What is required :: Pull out every line of text from the records below and copy each one unchanged. Leave the pictures out of your answer.

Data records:
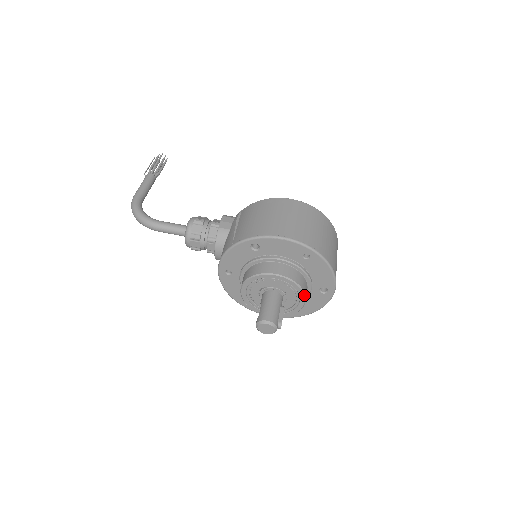
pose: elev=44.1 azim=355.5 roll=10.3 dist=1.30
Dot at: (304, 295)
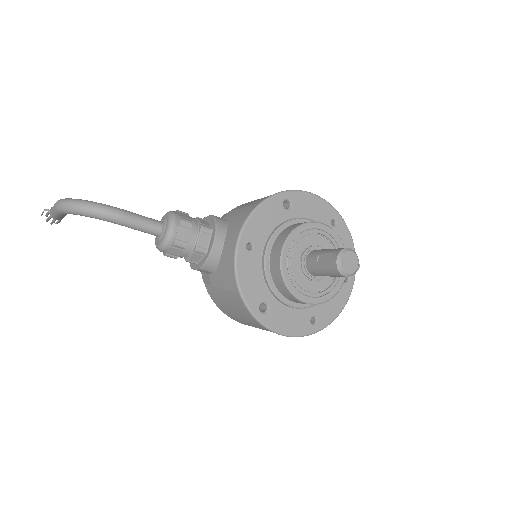
Dot at: occluded
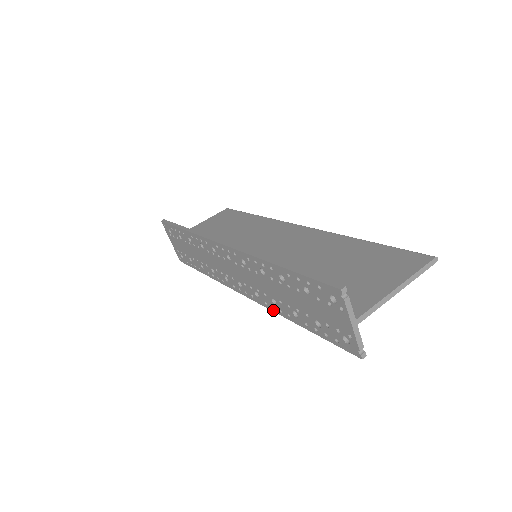
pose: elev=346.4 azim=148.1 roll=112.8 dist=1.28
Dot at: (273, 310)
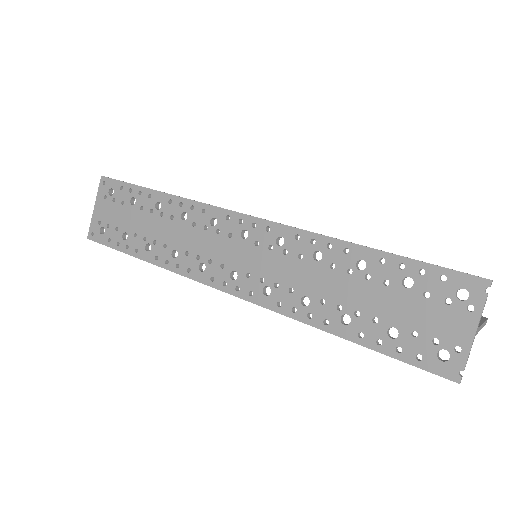
Dot at: (290, 314)
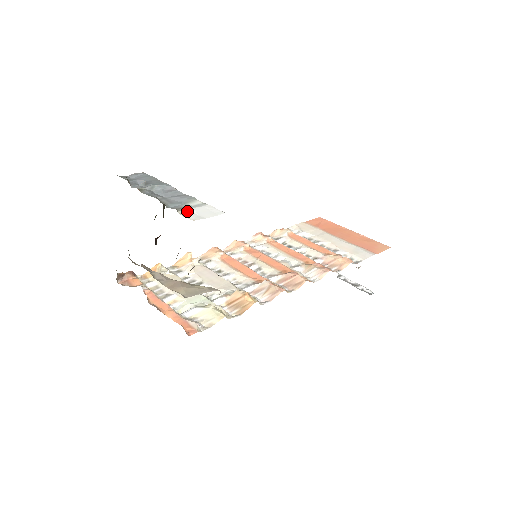
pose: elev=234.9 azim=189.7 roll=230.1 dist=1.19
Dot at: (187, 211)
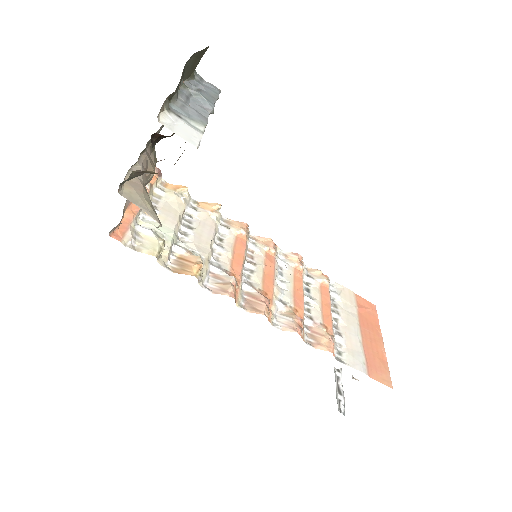
Dot at: (174, 117)
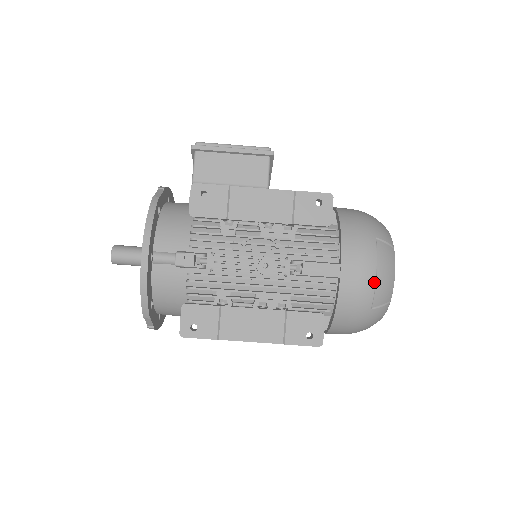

Answer for the task ::
pose: elev=44.1 azim=355.5 roll=10.3 dist=1.30
Dot at: (304, 295)
Dot at: occluded
pose: elev=346.4 azim=148.1 roll=112.8 dist=1.28
Dot at: (273, 310)
Dot at: (290, 314)
pose: elev=234.9 azim=189.7 roll=230.1 dist=1.19
Dot at: (187, 211)
Dot at: (174, 117)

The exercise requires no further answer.